Da aus unserer Sicht sowohl frühe Förderung als auch frühe Integration entscheidend sind, haben wir unter Rot-Grün mit dem Tagesbetreuungsausbaugesetz den Ausbau der Kleinkinderbetreuung gestartet und in der Großen Koalition fortgeführt. Wir wollen, dass diese frühe Förderung gebührenfrei angeboten wird, weil selbst ermäßigte Gebühren viele Eltern davon abschrecken, ihre Kinder in die frühe Förderung zu geben. SPD-geführte Bundesländer wie Rheinland-Pfalz und Berlin sind deswegen auf dem Weg in eine gebührenfreie Kinderbetreuung. Die frühe Förderung - inklusive des Erlernens der deutschen Sprache - sorgt gerade bei Kindern mit Migrationshintergrund dafür, dass beim Schuleintritt nicht mehr aufholbare Defizite vermieden werden. Gute Bildung bedeutet gute Arbeitsmarktchancen und diese bedeuten in der Regel eine gute Integration. Um die individuelle Förderung zu stärken, hat die SPD zudem ab 2003 vier Milliarden Euro für ein Ganztagsschulprogramm zur Verfügung gestellt. Im Rahmen von Ganztagsschulen können - wenn die Länder ausreichend Lehrpersonal einstellen - Defizite, wie zum Beispiel Sprachdefizite abgebaut werden. Die Kinder in Ganztagsschulen sind zudem nicht - wie bei den Halbtagsschulen - auf die Betreuung durch die Eltern bei den Hausaufgaben angewiesen. Nicht alle Eltern können oder wollen ihren Kinder dabei helfen, was in der Regel den Schulerfolg in Halbtagsschulen mindert.

Aktuell fordern wir zum Beispiel eine bessere finanzielle Ausstattung der Integrationskurse durch die Bundesregierung - hier gibt es leider lange Wartezeiten für Integrationswillige. Außerdem wollen wir einen „Masterplan Ganztagsschule“, für ein flächendeckendes und bedarfsgerechtes Ganztagsschulangebot bis 2020 sowie zusätzliche Investitionen in die frühe Förderung. Die von CDU, CSU und FDP geplante Prämie dafür, dass Kinder nicht an der frühen Förderung teilnehmen („Betreuungsgeld“) lehnen wir entschieden ab.
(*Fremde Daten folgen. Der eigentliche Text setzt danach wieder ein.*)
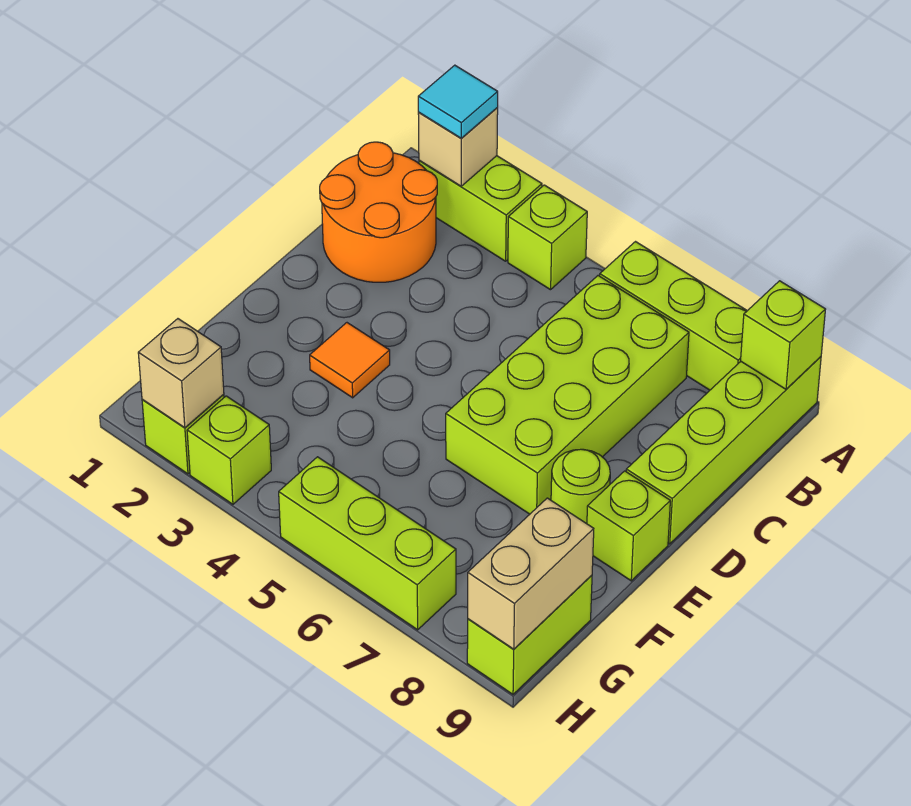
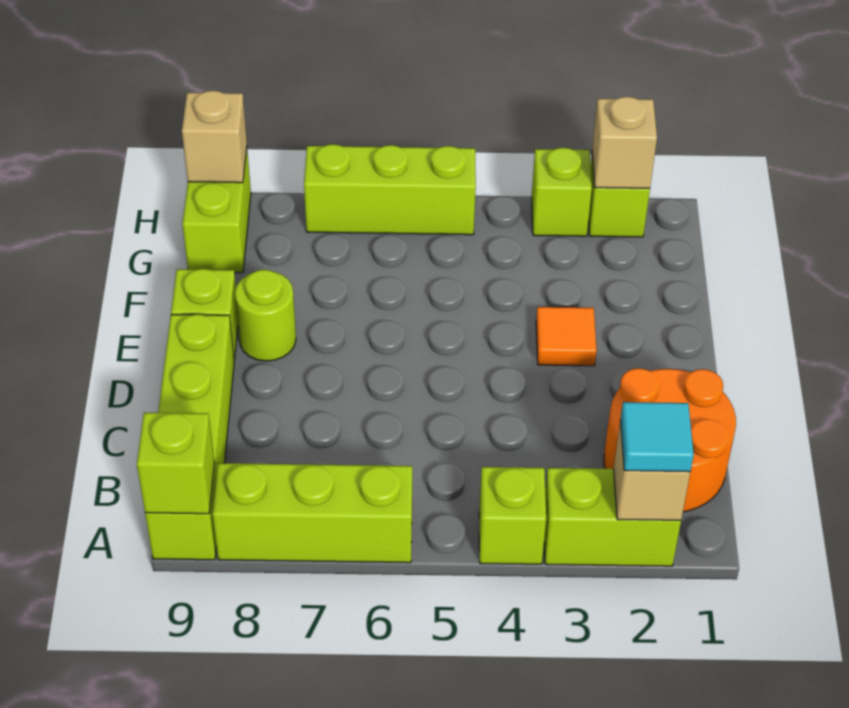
lime 2x4 brick [446,276,689,514] -> none
tan 1x2 brick [468,498,594,649] -> tan 1x1 brick [182,91,247,183]

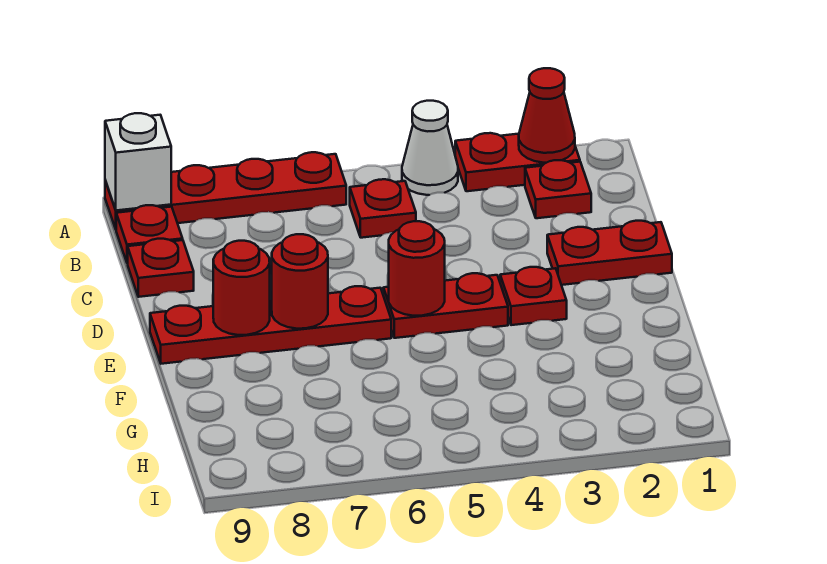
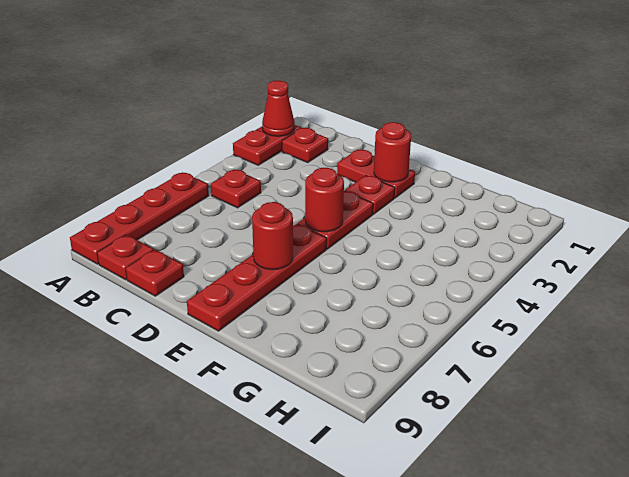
white 1x1 cone [402,101,458,195] -> none
white 1x1 brick [105,113,171,210] -> none
red 1x2 plate [547,221,672,285] -> red 1x2 plate turned to [337,150,415,198]
red 1x1 round brick [213,241,270,335] -> red 1x1 round brick moved to [374,122,411,182]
Das Programm „Soziale Stadt“, bei dem CDU, CSU und FDP drastisch kürzen wollen, wollen wir mit dem Schwerpunkt der Integrationsmaßnahmen ausbauen.

Eine Ausbildung von Imamen in Deutschland als auch die Möglichkeit des Religionsunterrichtes in Schulen ohne Ausgrenzung von Religionen und als Wahlfach halte ich für richtig, wobei Schulpolitik Ländersache ist. Denn nur dann hat der Staat auch die Kontrolle darüber, dass die Religion auf dem Boden der Verfassung bleibt.